> _PROVIDED TEXT_:
Joyland’s fried chicken sandwich, at $11, was far more substantial and it was very good, but lately I’ve been putting all fried chicken sandwiches to the Zaxby’s test and y’all, I’m sorry to say that Joyland’s fried chicken sandwich did not pass. It was not as good as Zaxby’s $7 Signature Chicken Sandwich. I know. I really wanted Joyland to beat Zaxby’s, but it did not.
You’d think I wouldn’t come back to Joyland after this experience, but you would be wrong. Because I haven’t told you yet about the fries.
The fries.
Were.
AMAZING.
The fries were a marvel of engineering. The fries were divinely inspired. And the fries were only $3, which is a totally fair price for what we got.
Sure, they look like a simple box of crinkle cut fries, but you know how when you order even really good crinkle-cut fries, some of them come out perfect and crisp while others are limp and kind of disgusting, and you end up rooting around in the box for the crispy ones and leaving the floppy ones to slowly get cold and nasty? Every single one of our Joyland french fries was uniformly crisp, perfectly salty, and wholly delicious. My children argued that the curly fries were even better, but I have always considered curly fries to be the bastards of the french fry family. Not that there’s anything wrong with that… they just have to deal with some side eye at the reunions, if you know what I mean.

> _EXERCISE DIRECTIONS_: Return the passage of the restaurant review starting at "Joyland’s fried chicken sandwich, at" and ending at "it did not.", copied word for word. The records that follow were taken from a separate source and are unrelated to the restaurant review.

> _PROVIDED RECORDS_:
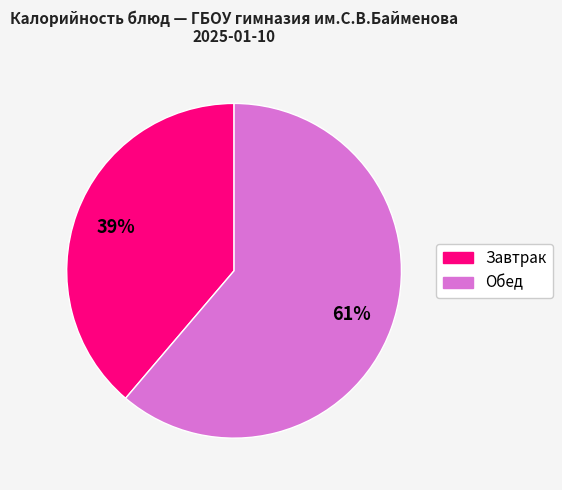

Is there any slice that represents more than half of the pie?

Yes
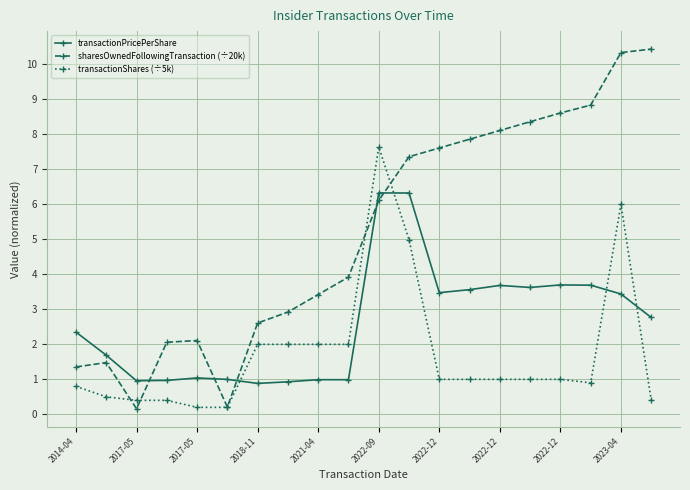

What are all the series names shown in the legend?

transactionPricePerShare, sharesOwnedFollowingTransaction (÷20k), transactionShares (÷5k)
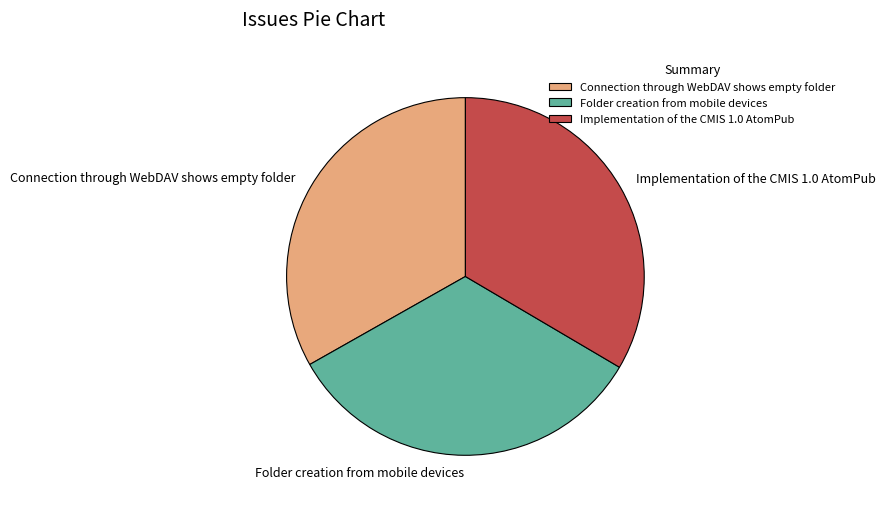

True or false: Connection through WebDAV shows empty folder accounts for 33% of the total.

True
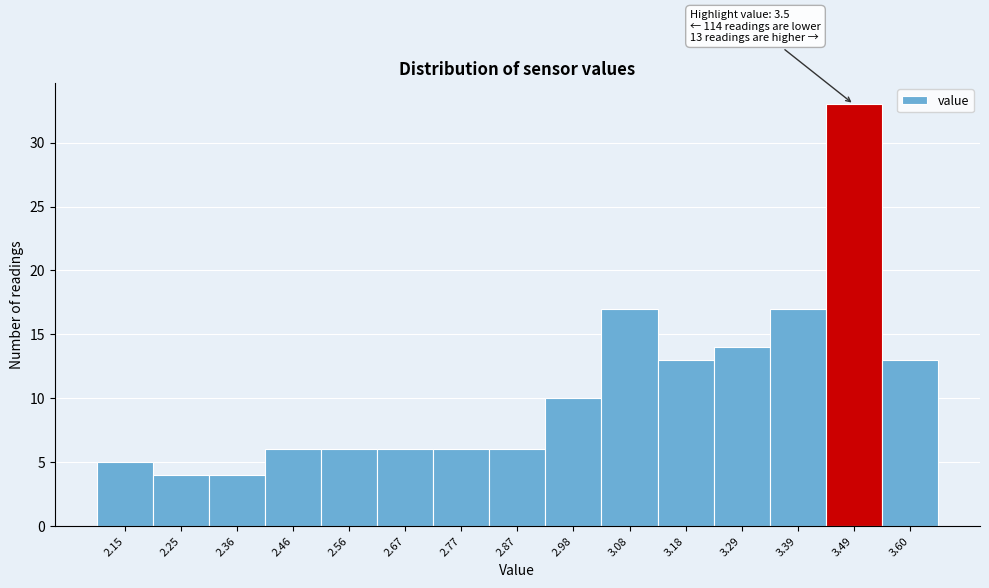

Reading right to left, list all the values displayed in this chart.

13	33	17	14	13	17	10	6	6	6	6	6	4	4	5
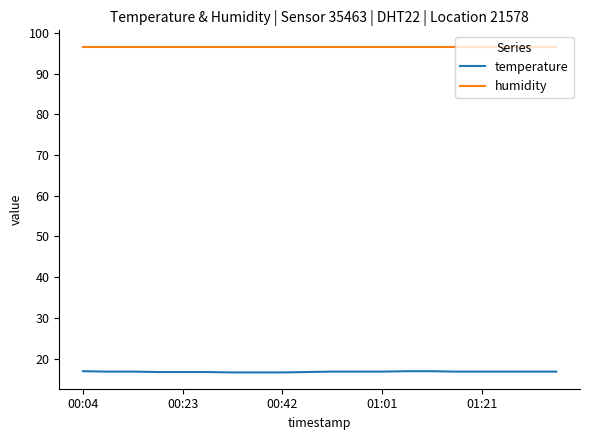

Which series has the widest spread of values?

temperature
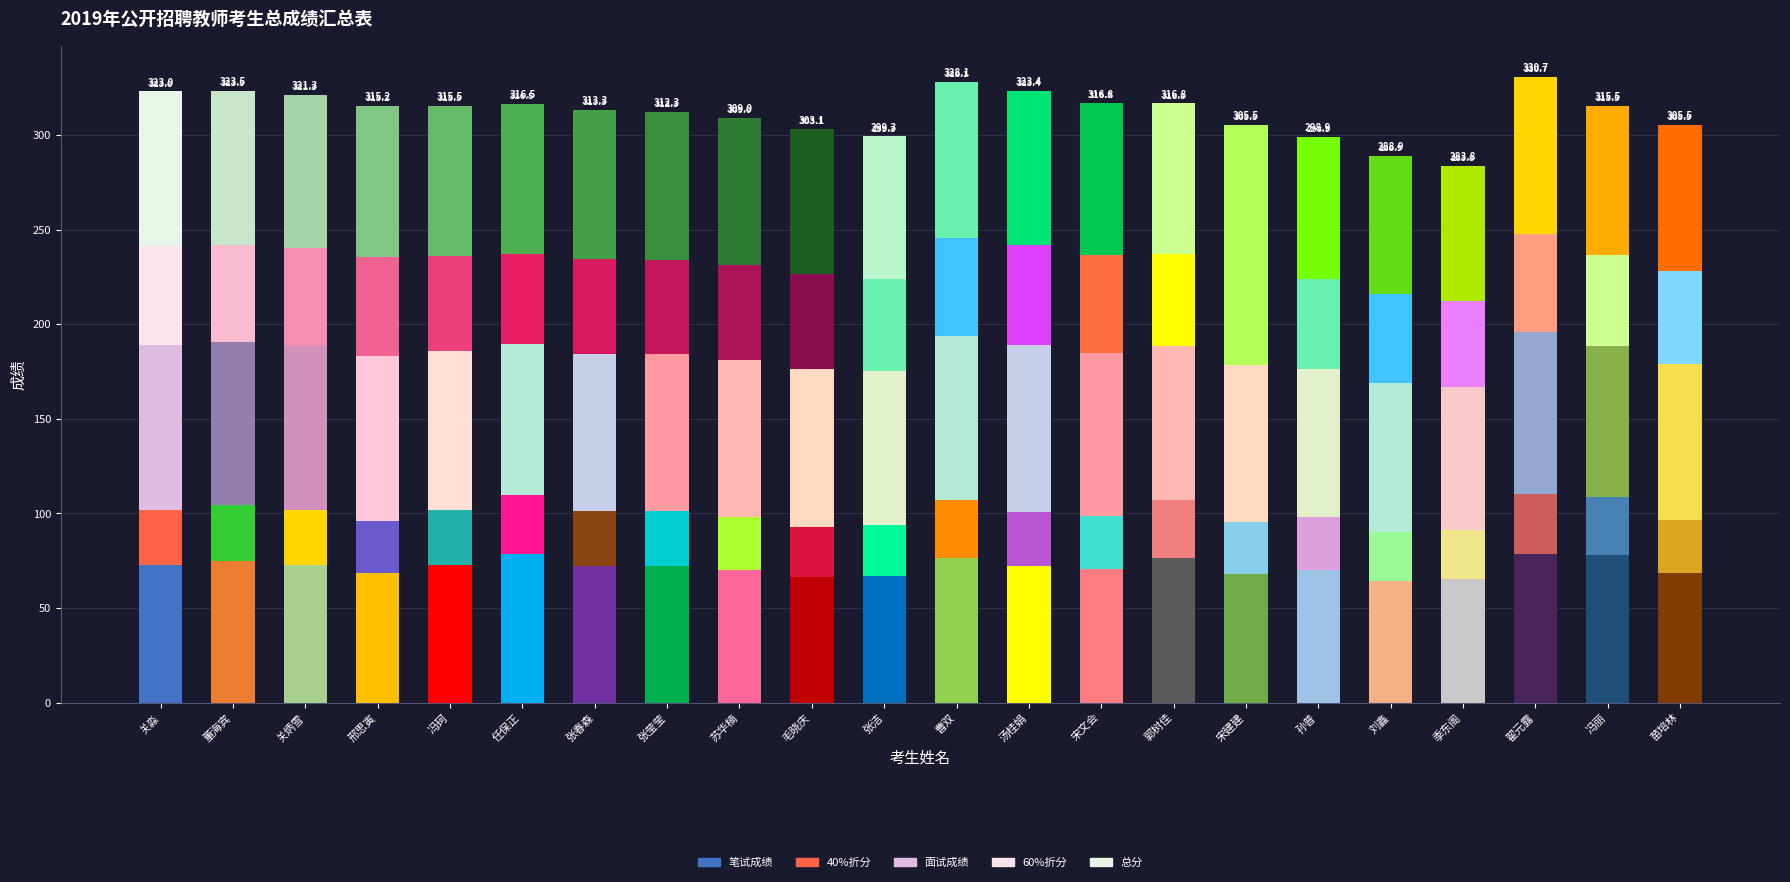

Are the bars horizontal?

No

> _SOLUTION TO THE EXERCISE_:
Joyland’s fried chicken sandwich, at $11, was far more substantial and it was very good, but lately I’ve been putting all fried chicken sandwiches to the Zaxby’s test and y’all, I’m sorry to say that Joyland’s fried chicken sandwich did not pass. It was not as good as Zaxby’s $7 Signature Chicken Sandwich. I know. I really wanted Joyland to beat Zaxby’s, but it did not.